Este fin de semana he leído con consternación lo larga que es ya la nómina de grandes restaurantes clásicos de Madrid y Barcelona que han echado el cierre en lo que va de crisis. Son unos cuantos. El último, por lo que a Madrid se refiere, Balzac, que sigue el camino de buques como Príncipe de Viana, el Club 31, las Cuatro Estaciones o Jockey –éste último, caído finalmente tras algún intento vano de reflotamiento-. Dicen también que otros templos, como Horcher o Zalacaín se las ven y se las desean para aguantar. Imagino que las grandes casas de Barcelona lo estarán pasando más o menos igual.

A decir de algunos, estos restaurantes perecen por su incapacidad de adaptarse a los tiempos. La clientela tradicional va cayendo, sin ser reemplazada por otra más joven. La gente de ahora prefiere, dicen, otras cosas. Me imagino que también tendrá que ver lo difícil que es ajustar los precios cuando las estructuras son tan costosas y la moderación en lo que se ha dado en llamar la “hospitalidad corporativa”. Cuando la tarjeta de empresa se muestra menos facilona, las cuentas han de moderarse. Y las grandes casas no siempre pueden. Algún chef francés multiestrellado ya decidió que, sintiéndolo mucho, prefería tener una modesta brasserie que seguir en el negocio de la alta gastronomía, porque le era imposible dar de comer a precios asequibles: o el estrés de la guía Michelín o disfrutar del arte de tratar bien.

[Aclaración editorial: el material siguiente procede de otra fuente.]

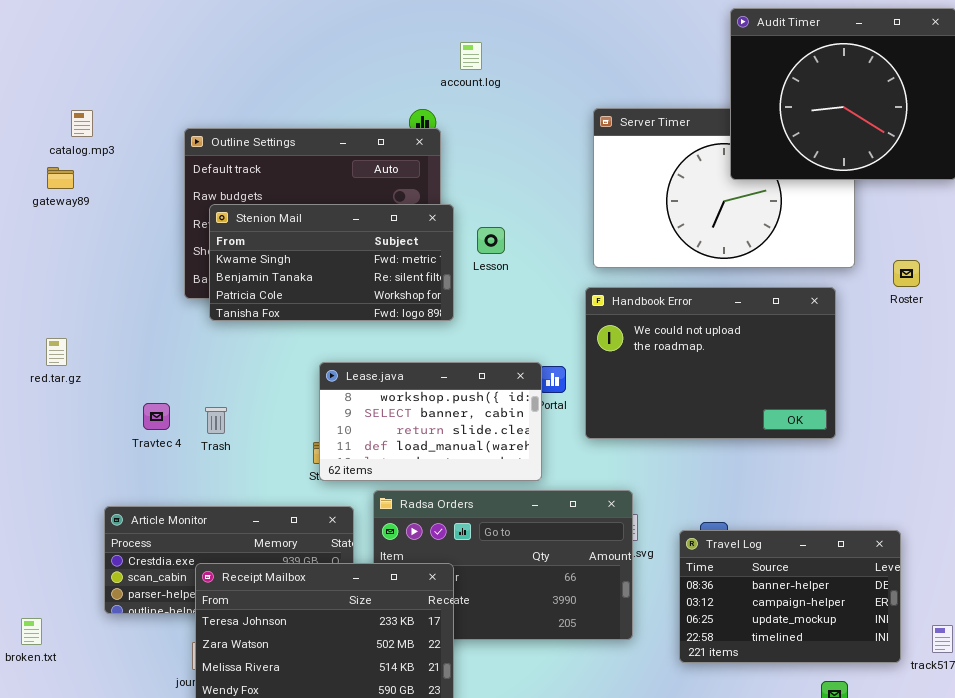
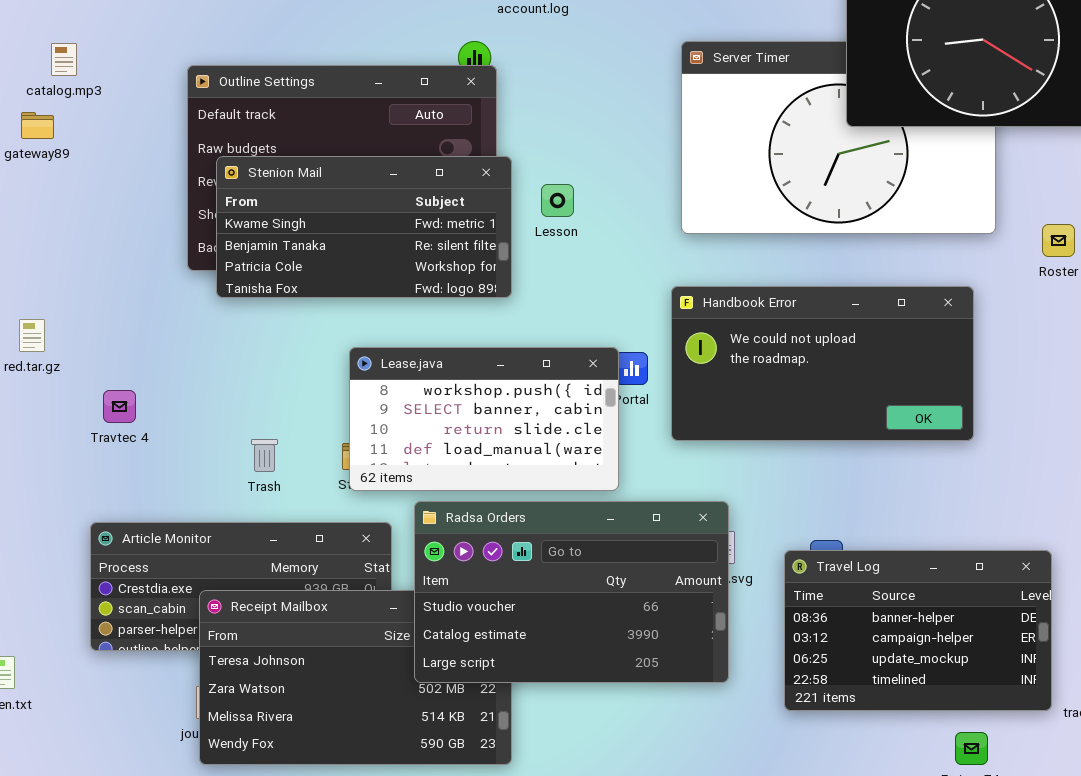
Handbook Error: [585,287,836,439] -> [671,286,974,441], resized
Travtec 4: [143,403,170,430] -> [103,390,136,423], moved
Trash: [205,407,227,434] -> [251,439,278,472], moved
Radsa Orders: [373,490,633,640] -> [414,501,729,683], raised

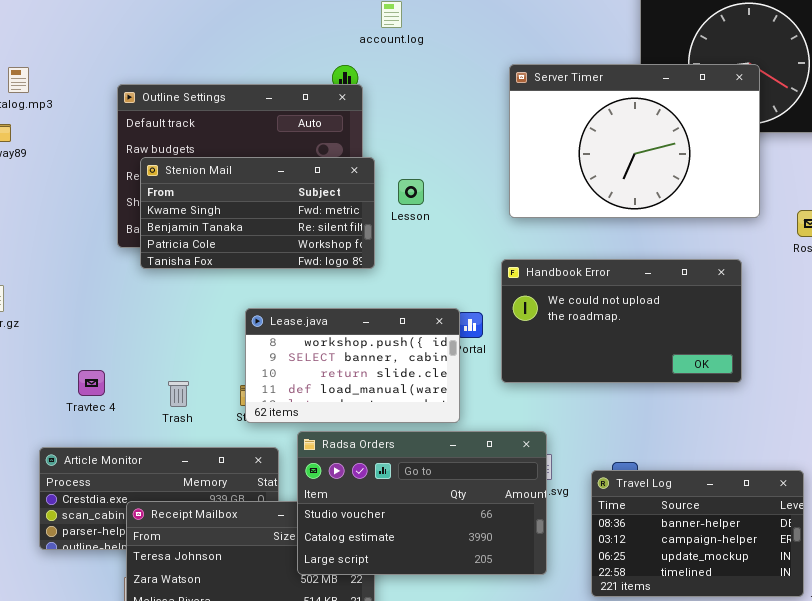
Server Timer: [681,41,996,234] -> [509,64,760,218], raised
Travtec 4: [103,390,136,423] -> [78,370,105,396], moved

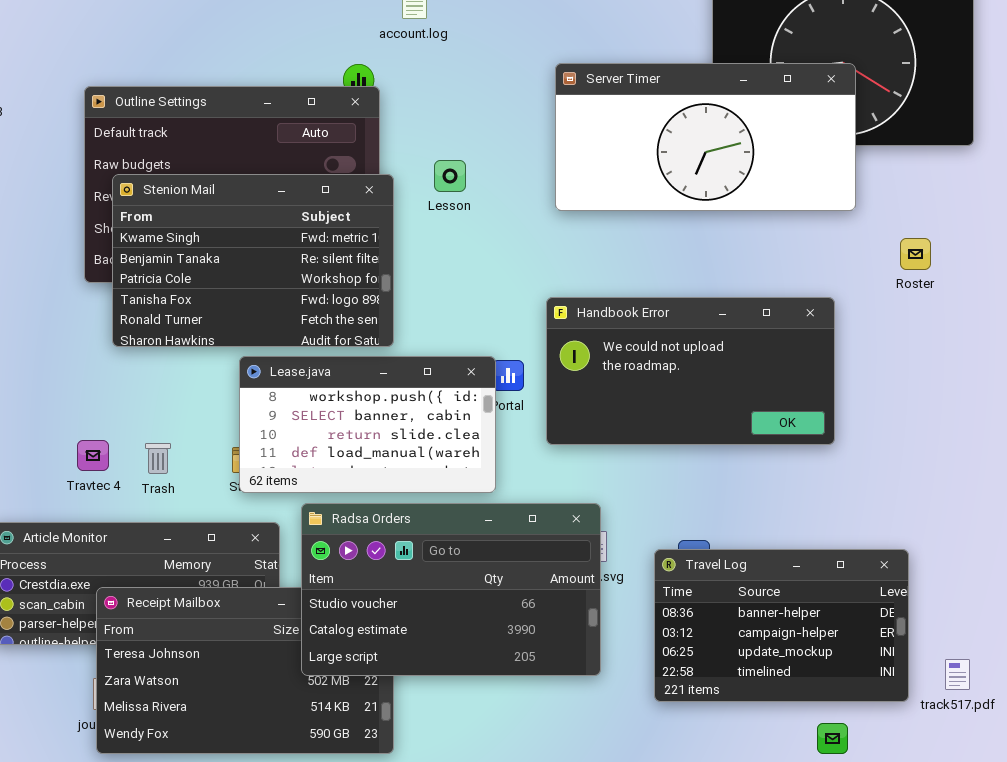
Server Timer: [509,64,760,218] -> [555,63,856,211], resized
Stenion Mail: [140,157,375,269] -> [112,174,394,347], resized
Lesson: [398,179,424,205] -> [434,160,466,192], moved
Travtec 4: [78,370,105,396] -> [77,440,109,471], moved

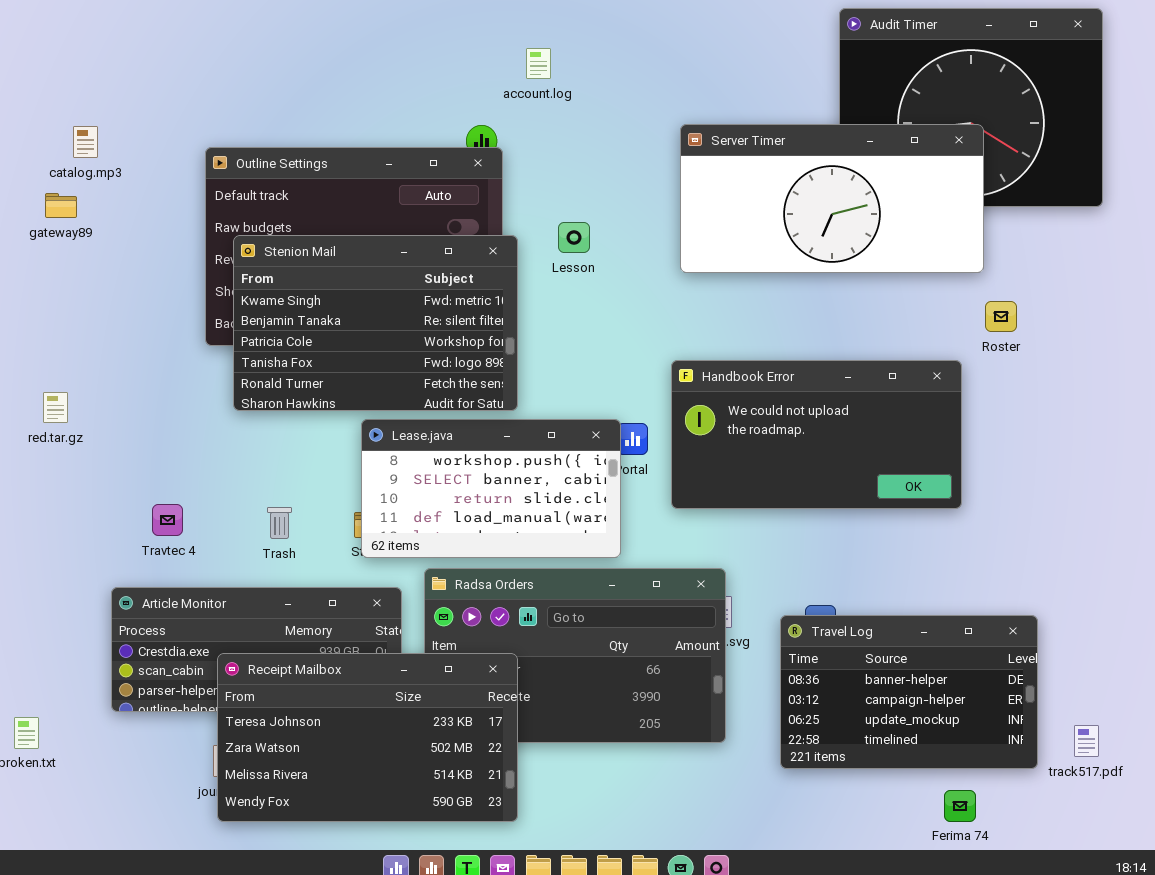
Roster: [900,238,931,270] -> [985,301,1017,332], moved
Travtec 4: [77,440,109,471] -> [152,504,183,536], moved
Receipt Mailbox: [96,587,394,754] -> [217,653,518,822], raised

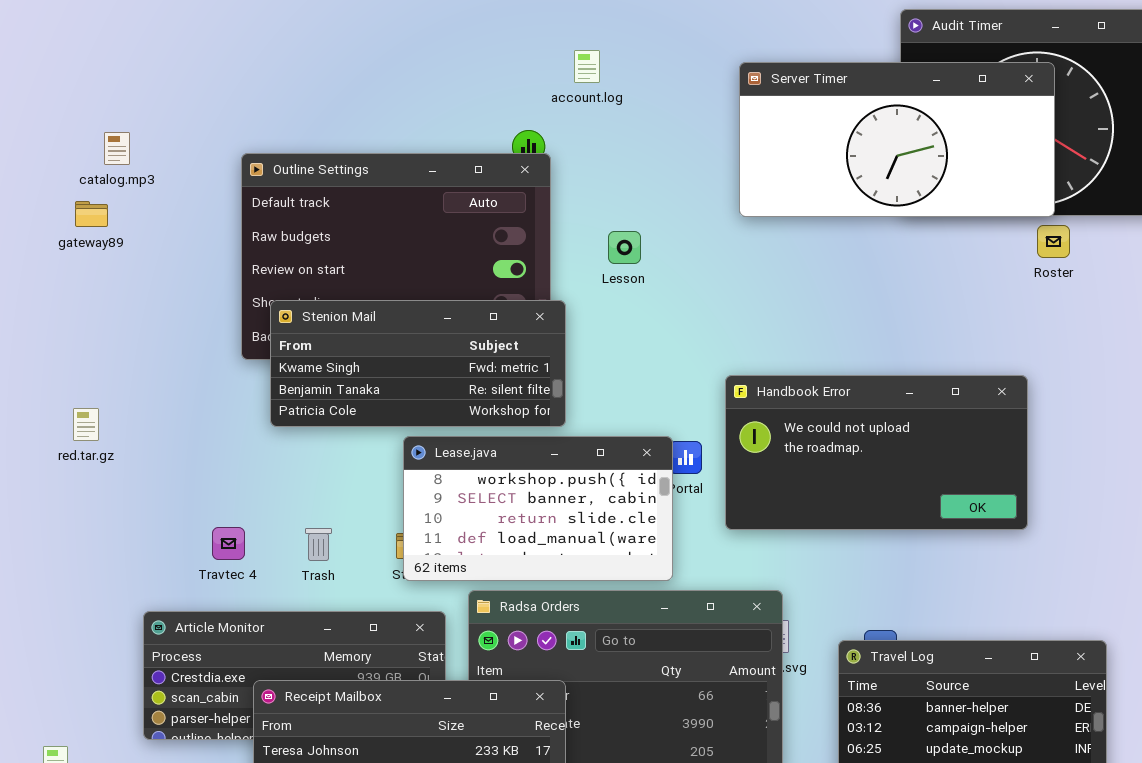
Server Timer: [680,124,984,273] -> [739,62,1055,217], moved
Stenion Mail: [233,235,518,411] -> [270,300,566,427], resized
Roster: [985,301,1017,332] -> [1037,225,1070,258], moved
Travtec 4: [152,504,183,536] -> [212,527,245,560], moved

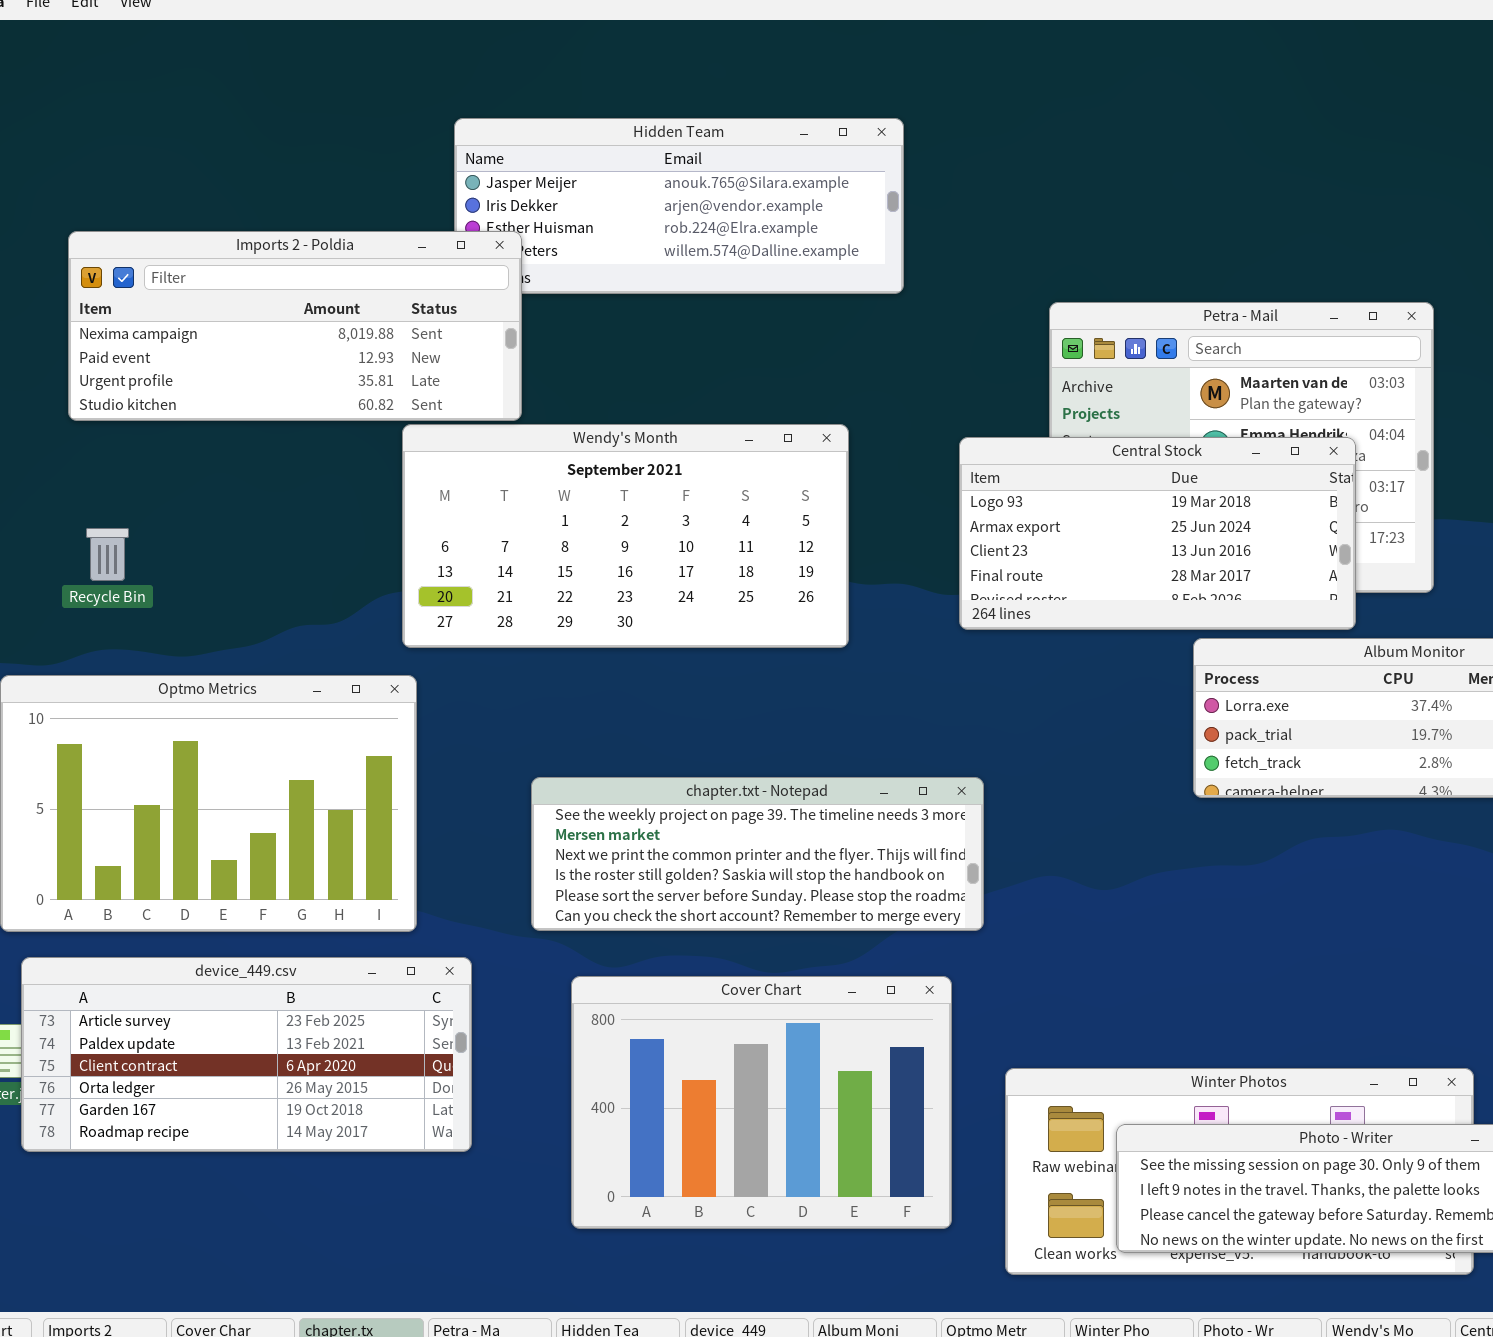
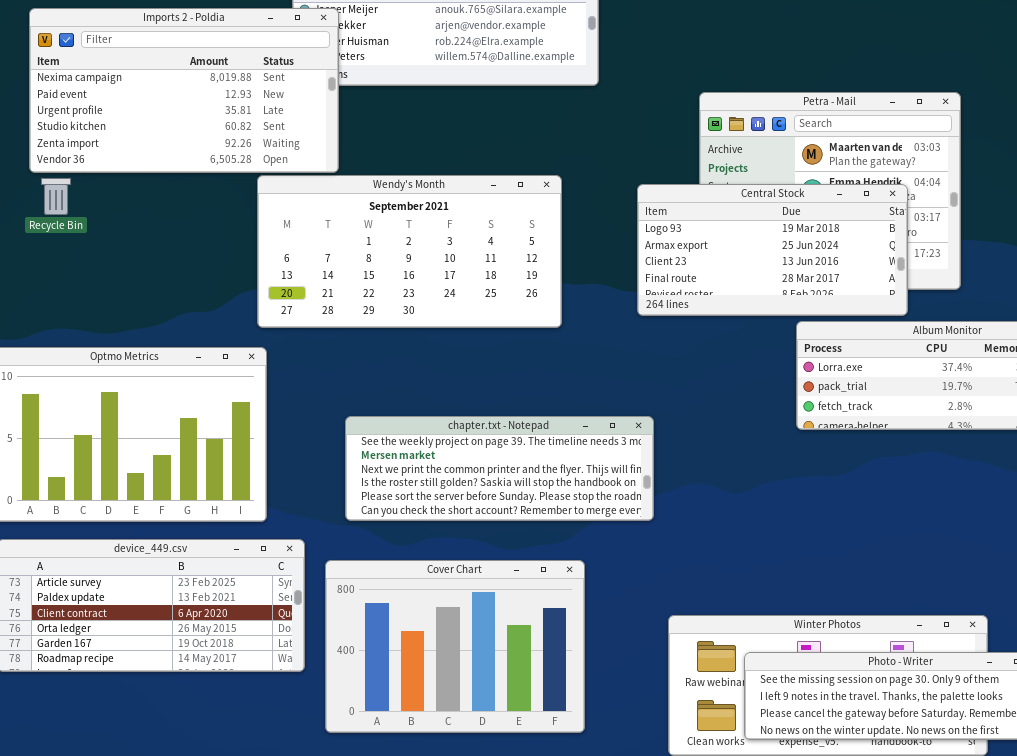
Imports 2 - Poldia: [68,231,522,421] -> [29,8,339,173], resized
Recycle Bin: [86,528,129,581] -> [41,178,71,215], moved
Cover Chart: [571,976,952,1229] -> [325,560,585,733], moved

Es una pena. Y una gran pérdida. Siempre es mala cosa que cierre un buen restaurante, qué duda cabe. Pero es que estos comedores históricos son algo más, mucho más que “buenos restaurantes”. De hecho, si hemos de creer a la crítica y al gusto modernos, no son de lo mejor, si por lo mejor hemos de entender lo más vanguardista, lo que más premios acapara, esa cocina tan admirable muchas veces y siempre tan adaptada a las manías estéticas contemporáneas. Pero son algo muy importante.

Esos grandes restaurantes históricos, casas al gusto burgués, forman parte de la infraestructura cultural básica de las capitales. Las ciudades son ciudades porque los tienen. Un restaurante de relumbrón puede estar en cualquier parte, porque la luz de la inspiración brilla para todos y en cualquier sitio pueden hallarse destellos de talento. Hasta en los lugares más inverosímiles. Pero restaurantes del perfil de Horcher, de Zalacaín, de Vía Véneto, solo los hay –en número bastante, al menos- en las grandes ciudades. Porque son ellos los que hacen grande a una ciudad, y no al revés. Una gran ciudad lo es porque tiene teatros en los que puede verse el repertorio básico –siempre, todas las temporadas-, porque tiene cines de estreno, porque tiene museos en los que se puede acceder a la médula de la cultura, porque aloja orquestas y compañías de ballet que ofrecen aquello a lo que todas las generaciones deberían poder acceder… Y porque siempre, todo el año, están abiertas en ellas esas magníficas casas en las que se puede degustar –y contemplar- el arte de la restauración en su versión clásica. Sobre esa infraestructura cultural básica se construyen las vanguardias. Sin ella, son precarias, individualismos que vienen y van. Porque son también esas grandes casas las que forman a los grandes profesionales, que luego pueden brillar a la luz de sus propios talentos.

En España nos cuesta comprender la importancia de todo esto, sencillamente porque nos cuesta comprender la importancia de las cosas bien hechas. Nos cuesta entender que la genialidad raramente se sirve más que a sí misma, que solo complementada con el trabajo y el oficio da lugar a una cultura verdaderamente densa. El “gusto burgués”, a menudo desdeñado, es la columna vertebral de la cultura urbana. Lo “distinto” o, sencillamente, lo “moderno” se definen respecto a él. Lo burgués, lo clásico, es imprescindible, aunque solo sea para romper con ello con pleno conocimiento de causa.